Requirement:
Please tally the lines below that contain the string "Verilog" and reply with that figure only.

Collected data
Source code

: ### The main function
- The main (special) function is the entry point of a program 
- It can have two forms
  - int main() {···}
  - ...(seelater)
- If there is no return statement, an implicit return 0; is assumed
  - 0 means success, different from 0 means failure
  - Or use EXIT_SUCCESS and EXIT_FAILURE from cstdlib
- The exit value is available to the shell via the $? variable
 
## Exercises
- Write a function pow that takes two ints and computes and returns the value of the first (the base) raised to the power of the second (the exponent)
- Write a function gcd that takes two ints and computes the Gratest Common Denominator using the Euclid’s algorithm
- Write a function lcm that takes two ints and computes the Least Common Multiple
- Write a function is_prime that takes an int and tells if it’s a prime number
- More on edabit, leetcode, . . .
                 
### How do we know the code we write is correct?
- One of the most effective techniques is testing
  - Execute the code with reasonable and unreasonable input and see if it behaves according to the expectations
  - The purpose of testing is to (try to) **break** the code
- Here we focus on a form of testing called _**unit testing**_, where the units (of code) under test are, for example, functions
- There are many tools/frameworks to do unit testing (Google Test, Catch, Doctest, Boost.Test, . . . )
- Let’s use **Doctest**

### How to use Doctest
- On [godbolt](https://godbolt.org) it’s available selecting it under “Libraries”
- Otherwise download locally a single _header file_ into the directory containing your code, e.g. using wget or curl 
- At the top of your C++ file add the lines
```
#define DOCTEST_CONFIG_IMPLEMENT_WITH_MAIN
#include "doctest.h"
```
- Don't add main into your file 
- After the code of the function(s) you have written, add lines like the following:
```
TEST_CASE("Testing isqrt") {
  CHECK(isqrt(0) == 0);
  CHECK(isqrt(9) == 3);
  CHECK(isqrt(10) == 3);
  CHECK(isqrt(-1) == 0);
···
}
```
--
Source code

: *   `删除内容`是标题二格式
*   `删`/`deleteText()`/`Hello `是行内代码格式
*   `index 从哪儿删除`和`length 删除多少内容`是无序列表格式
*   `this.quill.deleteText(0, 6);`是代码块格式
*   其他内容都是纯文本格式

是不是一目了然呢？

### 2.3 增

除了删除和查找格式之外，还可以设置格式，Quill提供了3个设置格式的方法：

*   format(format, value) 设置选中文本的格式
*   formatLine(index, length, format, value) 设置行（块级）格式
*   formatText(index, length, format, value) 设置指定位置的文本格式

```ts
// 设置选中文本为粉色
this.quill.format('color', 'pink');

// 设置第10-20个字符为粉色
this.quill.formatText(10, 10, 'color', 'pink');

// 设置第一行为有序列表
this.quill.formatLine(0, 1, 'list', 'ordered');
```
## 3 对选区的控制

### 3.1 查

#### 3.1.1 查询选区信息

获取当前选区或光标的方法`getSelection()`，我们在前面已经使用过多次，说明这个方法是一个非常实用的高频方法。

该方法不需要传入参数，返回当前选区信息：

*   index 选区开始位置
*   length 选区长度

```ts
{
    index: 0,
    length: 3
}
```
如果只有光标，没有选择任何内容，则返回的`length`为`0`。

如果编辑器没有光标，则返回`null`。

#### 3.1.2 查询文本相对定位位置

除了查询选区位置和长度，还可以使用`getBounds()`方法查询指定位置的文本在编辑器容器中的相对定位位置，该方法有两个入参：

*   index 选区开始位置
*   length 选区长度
...
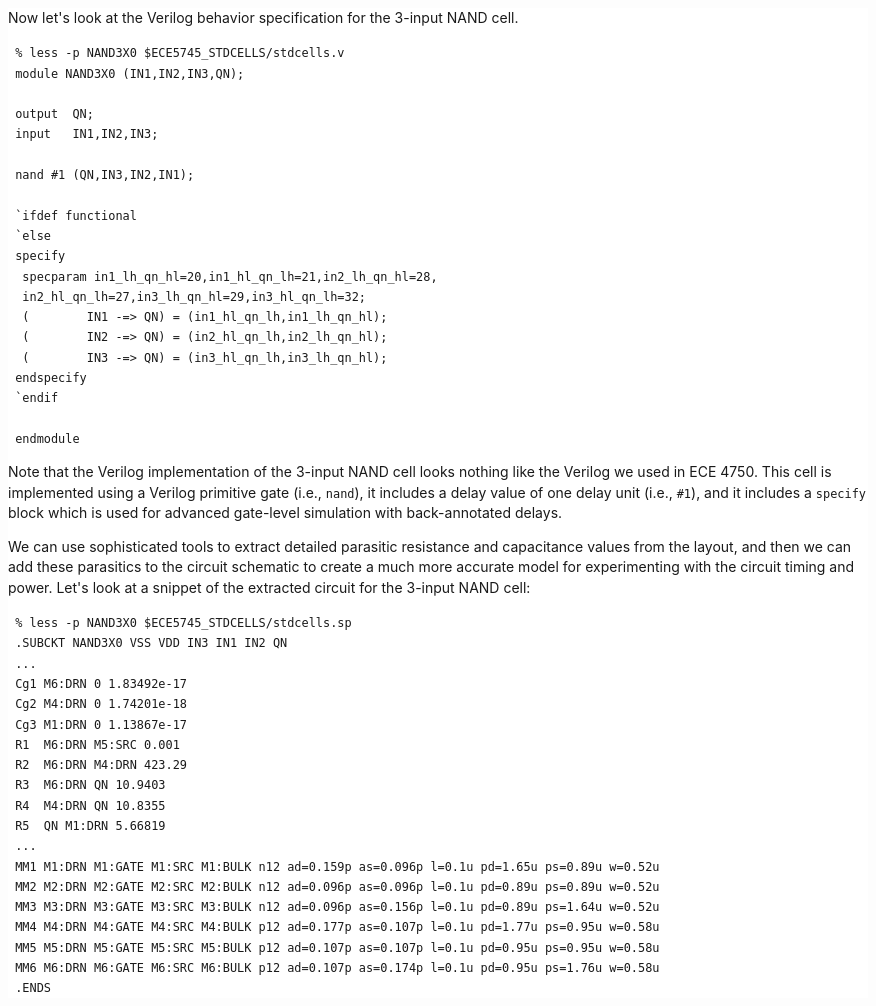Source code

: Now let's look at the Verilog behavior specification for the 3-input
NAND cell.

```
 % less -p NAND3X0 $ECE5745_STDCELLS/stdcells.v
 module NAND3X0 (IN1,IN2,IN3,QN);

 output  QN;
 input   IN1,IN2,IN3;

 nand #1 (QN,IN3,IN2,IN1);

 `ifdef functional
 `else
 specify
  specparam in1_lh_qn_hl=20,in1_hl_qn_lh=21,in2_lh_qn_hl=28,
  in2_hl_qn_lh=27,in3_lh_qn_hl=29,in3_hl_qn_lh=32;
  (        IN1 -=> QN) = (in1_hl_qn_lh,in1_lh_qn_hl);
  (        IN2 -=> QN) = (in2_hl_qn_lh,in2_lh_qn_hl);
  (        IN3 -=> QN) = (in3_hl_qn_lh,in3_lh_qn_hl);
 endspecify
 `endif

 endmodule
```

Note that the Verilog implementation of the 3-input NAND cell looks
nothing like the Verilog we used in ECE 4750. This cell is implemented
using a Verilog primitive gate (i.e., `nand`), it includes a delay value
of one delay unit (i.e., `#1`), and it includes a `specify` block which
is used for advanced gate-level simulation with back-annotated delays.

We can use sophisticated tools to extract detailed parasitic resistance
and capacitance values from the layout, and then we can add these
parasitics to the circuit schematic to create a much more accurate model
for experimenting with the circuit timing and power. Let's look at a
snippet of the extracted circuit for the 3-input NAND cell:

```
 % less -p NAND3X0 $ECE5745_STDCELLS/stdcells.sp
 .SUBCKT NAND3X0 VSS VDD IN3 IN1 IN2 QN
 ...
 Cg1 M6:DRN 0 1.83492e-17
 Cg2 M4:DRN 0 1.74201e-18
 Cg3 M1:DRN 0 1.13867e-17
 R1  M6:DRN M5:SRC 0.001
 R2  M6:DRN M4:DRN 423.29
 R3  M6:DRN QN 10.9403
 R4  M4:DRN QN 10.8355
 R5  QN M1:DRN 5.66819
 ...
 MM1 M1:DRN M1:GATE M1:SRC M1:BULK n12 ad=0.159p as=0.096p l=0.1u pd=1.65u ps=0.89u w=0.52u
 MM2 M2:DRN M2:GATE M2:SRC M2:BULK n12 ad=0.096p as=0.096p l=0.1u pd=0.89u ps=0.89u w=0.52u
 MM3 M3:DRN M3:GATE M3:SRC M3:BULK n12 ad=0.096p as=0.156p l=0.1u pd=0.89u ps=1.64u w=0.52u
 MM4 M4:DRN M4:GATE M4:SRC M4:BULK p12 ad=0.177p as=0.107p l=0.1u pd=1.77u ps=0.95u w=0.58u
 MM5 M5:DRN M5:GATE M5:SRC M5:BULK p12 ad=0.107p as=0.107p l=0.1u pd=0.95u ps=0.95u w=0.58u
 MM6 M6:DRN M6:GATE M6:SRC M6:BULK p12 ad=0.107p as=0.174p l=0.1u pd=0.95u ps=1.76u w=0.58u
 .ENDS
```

Response to this exercise:
4